▶ AIM:
Return every line of the records below unchanged, in the same order.

▶ INFORMATION GIVEN:

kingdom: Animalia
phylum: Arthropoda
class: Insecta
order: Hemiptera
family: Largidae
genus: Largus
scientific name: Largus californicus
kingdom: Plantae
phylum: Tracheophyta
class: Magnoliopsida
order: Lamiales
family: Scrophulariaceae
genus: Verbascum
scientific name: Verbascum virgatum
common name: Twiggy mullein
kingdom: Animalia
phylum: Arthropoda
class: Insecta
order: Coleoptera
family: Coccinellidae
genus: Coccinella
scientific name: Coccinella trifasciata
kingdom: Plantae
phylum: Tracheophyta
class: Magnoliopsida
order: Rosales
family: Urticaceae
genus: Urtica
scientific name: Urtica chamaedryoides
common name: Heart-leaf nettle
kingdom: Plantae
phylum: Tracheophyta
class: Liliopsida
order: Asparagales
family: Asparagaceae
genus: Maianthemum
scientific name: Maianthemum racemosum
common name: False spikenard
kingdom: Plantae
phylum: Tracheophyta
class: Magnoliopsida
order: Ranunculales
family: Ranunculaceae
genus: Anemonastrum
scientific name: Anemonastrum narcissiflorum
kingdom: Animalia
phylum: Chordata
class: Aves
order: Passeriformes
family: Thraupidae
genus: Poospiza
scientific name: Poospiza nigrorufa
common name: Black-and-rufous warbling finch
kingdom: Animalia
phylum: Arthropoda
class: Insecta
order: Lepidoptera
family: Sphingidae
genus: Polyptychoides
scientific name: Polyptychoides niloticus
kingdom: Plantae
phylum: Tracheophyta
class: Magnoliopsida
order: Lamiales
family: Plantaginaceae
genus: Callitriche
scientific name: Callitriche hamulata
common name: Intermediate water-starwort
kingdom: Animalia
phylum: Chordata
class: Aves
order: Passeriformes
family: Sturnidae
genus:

▶ EXERCISE RESPONSE:
kingdom: Animalia
phylum: Arthropoda
class: Insecta
order: Hemiptera
family: Largidae
genus: Largus
scientific name: Largus californicus
kingdom: Plantae
phylum: Tracheophyta
class: Magnoliopsida
order: Lamiales
family: Scrophulariaceae
genus: Verbascum
scientific name: Verbascum virgatum
common name: Twiggy mullein
kingdom: Animalia
phylum: Arthropoda
class: Insecta
order: Coleoptera
family: Coccinellidae
genus: Coccinella
scientific name: Coccinella trifasciata
kingdom: Plantae
phylum: Tracheophyta
class: Magnoliopsida
order: Rosales
family: Urticaceae
genus: Urtica
scientific name: Urtica chamaedryoides
common name: Heart-leaf nettle
kingdom: Plantae
phylum: Tracheophyta
class: Liliopsida
order: Asparagales
family: Asparagaceae
genus: Maianthemum
scientific name: Maianthemum racemosum
common name: False spikenard
kingdom: Plantae
phylum: Tracheophyta
class: Magnoliopsida
order: Ranunculales
family: Ranunculaceae
genus: Anemonastrum
scientific name: Anemonastrum narcissiflorum
kingdom: Animalia
phylum: Chordata
class: Aves
order: Passeriformes
family: Thraupidae
genus: Poospiza
scientific name: Poospiza nigrorufa
common name: Black-and-rufous warbling finch
kingdom: Animalia
phylum: Arthropoda
class: Insecta
order: Lepidoptera
family: Sphingidae
genus: Polyptychoides
scientific name: Polyptychoides niloticus
kingdom: Plantae
phylum: Tracheophyta
class: Magnoliopsida
order: Lamiales
family: Plantaginaceae
genus: Callitriche
scientific name: Callitriche hamulata
common name: Intermediate water-starwort
kingdom: Animalia
phylum: Chordata
class: Aves
order: Passeriformes
family: Sturnidae
genus:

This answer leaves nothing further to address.